Bounding box coordinate data
== Segment start ==

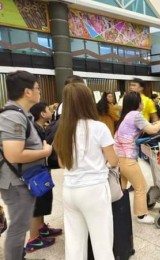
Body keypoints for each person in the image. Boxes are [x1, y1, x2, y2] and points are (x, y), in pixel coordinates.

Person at [53, 83, 117, 260]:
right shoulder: (98, 128)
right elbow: (113, 160)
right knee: (102, 243)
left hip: (70, 190)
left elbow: (62, 163)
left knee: (74, 244)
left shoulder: (63, 130)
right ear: (89, 101)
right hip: (94, 190)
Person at [0, 71, 53, 260]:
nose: (40, 92)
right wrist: (45, 152)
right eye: (37, 88)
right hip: (15, 182)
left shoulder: (22, 114)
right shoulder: (13, 116)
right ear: (27, 92)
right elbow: (13, 154)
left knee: (20, 224)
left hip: (23, 179)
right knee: (19, 227)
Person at [114, 93, 160, 225]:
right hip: (128, 158)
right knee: (140, 187)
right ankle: (141, 215)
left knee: (122, 187)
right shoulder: (135, 115)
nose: (143, 103)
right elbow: (152, 130)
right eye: (141, 101)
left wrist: (155, 123)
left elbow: (145, 127)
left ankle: (118, 211)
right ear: (137, 103)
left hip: (119, 157)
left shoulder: (126, 116)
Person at [26, 102, 62, 252]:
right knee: (37, 203)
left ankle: (41, 228)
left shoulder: (40, 127)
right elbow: (40, 149)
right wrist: (47, 150)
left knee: (43, 200)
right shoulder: (35, 129)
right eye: (48, 110)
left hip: (41, 169)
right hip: (35, 171)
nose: (51, 111)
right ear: (42, 114)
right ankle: (33, 239)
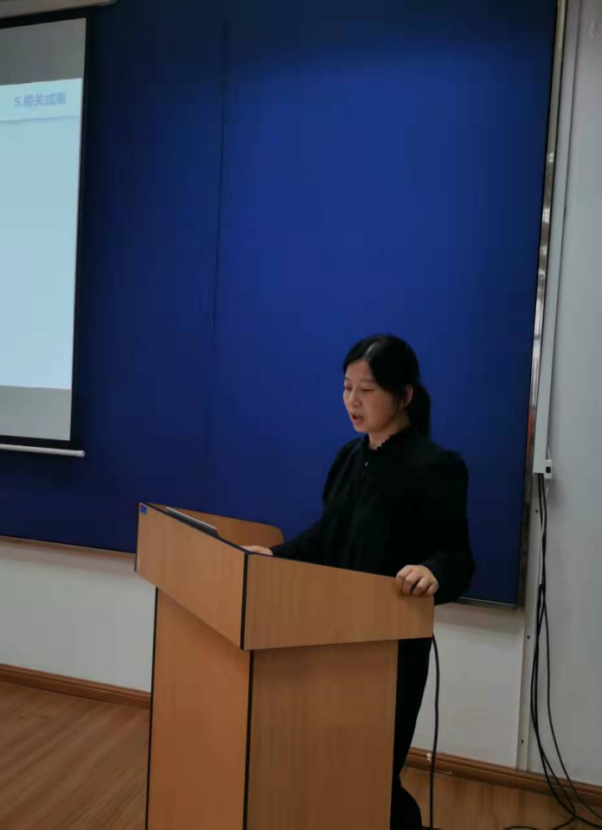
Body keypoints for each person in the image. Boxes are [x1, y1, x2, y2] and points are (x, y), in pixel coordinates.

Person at [245, 334, 476, 831]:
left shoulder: (436, 466)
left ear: (404, 395)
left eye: (366, 390)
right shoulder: (349, 458)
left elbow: (458, 557)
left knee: (372, 771)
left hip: (391, 646)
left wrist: (433, 571)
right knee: (331, 762)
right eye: (347, 387)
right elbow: (327, 535)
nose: (353, 400)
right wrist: (275, 555)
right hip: (331, 634)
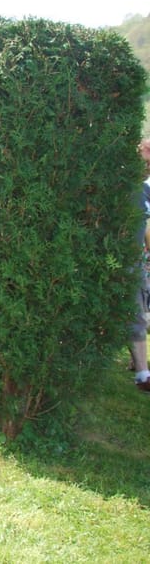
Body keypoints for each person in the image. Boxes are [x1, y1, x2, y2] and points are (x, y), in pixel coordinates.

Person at [132, 138, 150, 391]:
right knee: (135, 311)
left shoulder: (143, 190)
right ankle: (142, 373)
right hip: (126, 257)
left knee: (138, 310)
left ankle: (139, 367)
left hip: (137, 258)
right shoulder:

== Segment end ==

▶ [Assigned task]: Pull out every line of the records that includes the string "shoulder".

▶ [Exercise response]:
right shoulder: (98, 128)
left shoulder: (63, 130)
left shoulder: (22, 114)
right shoulder: (13, 116)
right shoulder: (135, 115)
left shoulder: (126, 116)
left shoulder: (40, 127)
right shoulder: (35, 129)
left shoulder: (436, 466)
right shoulder: (349, 458)
left shoulder: (143, 190)
right shoulder:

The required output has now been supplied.